Can i make a Regular Expression start matching after "String1" and stop matching after "String2"?

hawkair · August 3, 2023

Hi

I have a text like this: ($txt=)

<div class="titlereference-overview-section">
        Directors:
        <ul class="ipl-inline-list">
            <li class="ipl-inline-list__item">
<a href="/name/nm8681530">John Smith</a>,
<a href="/name/nm8681530">Jim </a>,
<a href="/name/nm8681530">Jack</a>
            </li>
                <li class="ipl-inline-list__item">
    <a href="/title/tt8806524/fullcredits" class=>See more &raquo;</a>
                </li>
        </ul>
    </div>
    <div class="titlereference-overview-section">
        Writers:
        <ul class="ipl-inline-list">
            <li class="ipl-inline-list__item">
<a href="/name/nm8681530">Kirsten</a>,
<a href="/name/nm8681530">Jessica</a>,
<a href="/name/nm8681530">Maya</a>
            </li>
                <li class="ipl-inline-list__item">
    <a href="/title/tt8806524/fullcredits" class=>See more &raquo;</a>
                </li>
        </ul>
    </div>
    <div class="titlereference-overview-section">
        Stars:
        <ul class="ipl-inline-list">
            <li class="ipl-inline-list__item">
<a href="/name/nm0001772">Patrick Stewart</a>,
<a href="/name/nm0403335">Michelle Hurd</a>,
<a href="/name/nm0005394">Jeri Ryan</a>
            </li>
                <li class="ipl-inline-list__item">
    <a href="/title/tt8806524/fullcredits" class=>See more &raquo;</a>
                </li>
        </ul>

I want to get the writers.

This code

$aWriters = StringRegExp($txt, '<a href="/name/nm.*?">([^<]*)</a>', 3)

gets all names.

This code

;To check quickly copy the text then run the code
$txt = Clipget()
$txt = StringRegExpReplace($txt, "(?s)^.*Writers", "")
$txt = StringRegExpReplace($txt, "(?s)</ul>.*", "")
$aWriters = StringRegExp($txt, '<a href="/name/nm.*?">([^<]*)</a>', 3)
MsgBox(262144, "Writers", _ArrayToString($aWriters, ","))

deletes text before "Writers" and after Writers section ends and gets all the Writers names.
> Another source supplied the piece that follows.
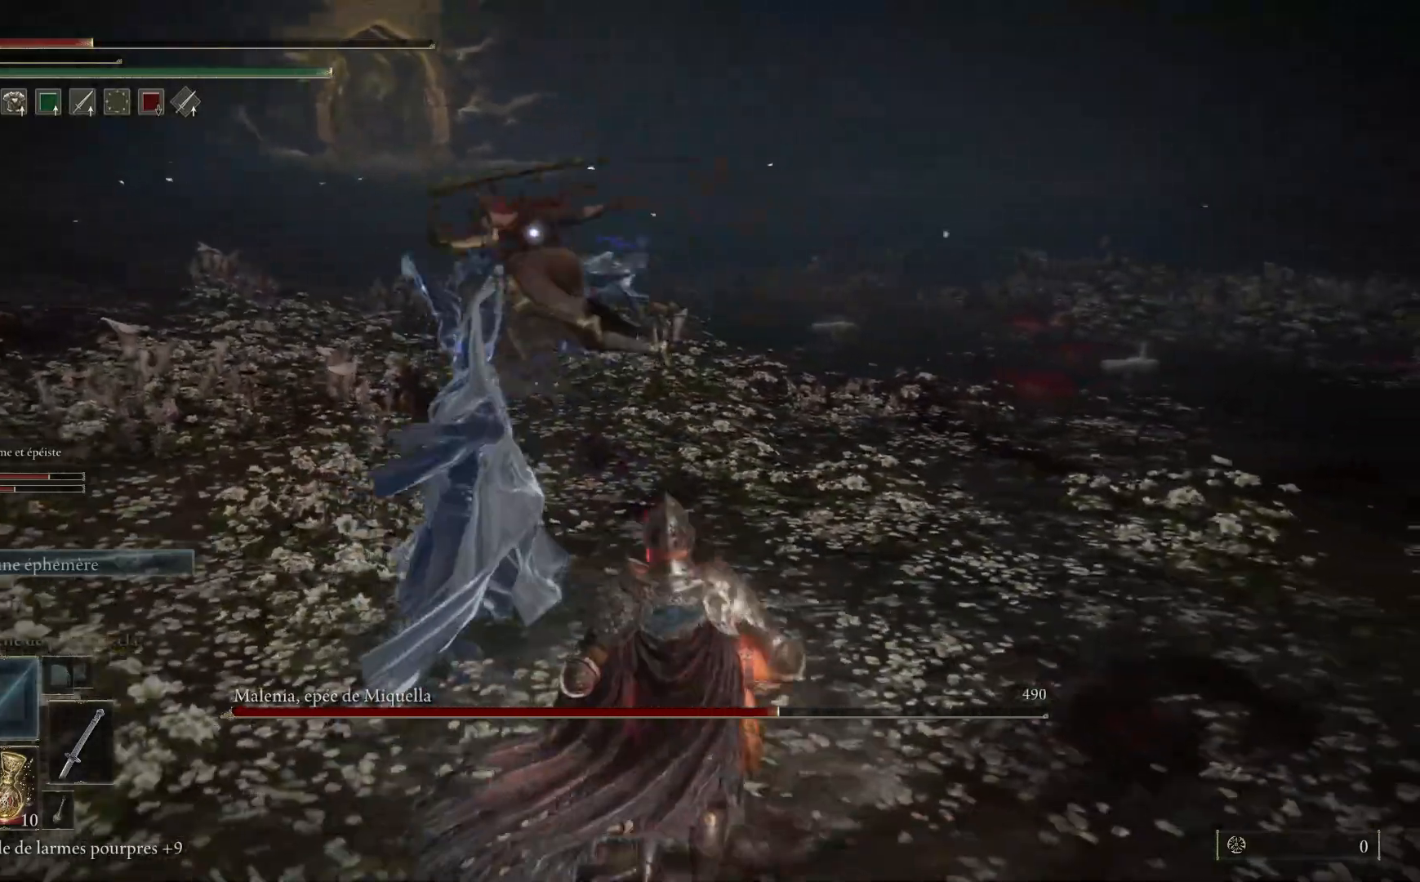
{"buttons": [], "left_stick": "center", "right_stick": "center", "events": [[400, "left_stick", "center"]]}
Note that "Stars" section may not always follow "Writers"

Can I do this with a single RegExp command?

mikell · August 3, 2023

You may fire all the unwanted parts using a single SRER

$txt = Clipget()
$s = StringRegExpReplace($txt, '(?s)^.*Writers(.*?/nm\d+">)|\R<a(?1)|</a>|\s+</li>.*$', "")
MsgBox(0,"", $s)

Edit
It's a cute challenge but - IMHO - your multipart solution is somewhere more versatile

Edit2
Much nicer, how to get this in a 1D array (and BTW a better answer to the question in the title of the topic)

$txt = Clipget()
$aWriters = StringRegExp($txt, '(?s)(?:.*?Writers|\G(?!</a>\s+</li>)).*?/nm\d+">([^<]*)', 3)
_ArrayDisplay($aWriters)

Edited August 3, 2023 by mikell

hawkair · August 4, 2023

Mikel thank you

It works exactly as I want.

I have no words...

Now I can merilly go off into my cave and have fun figuring out how it does it

Edit:

I used Google translate and the Autoit help file as dictionary and got the following:

StringRegExp($txt, '(?s)(?:.*?Writers|\G(?!</a>\s+</li>)).*?/nm\d+">([^<]*)', 3)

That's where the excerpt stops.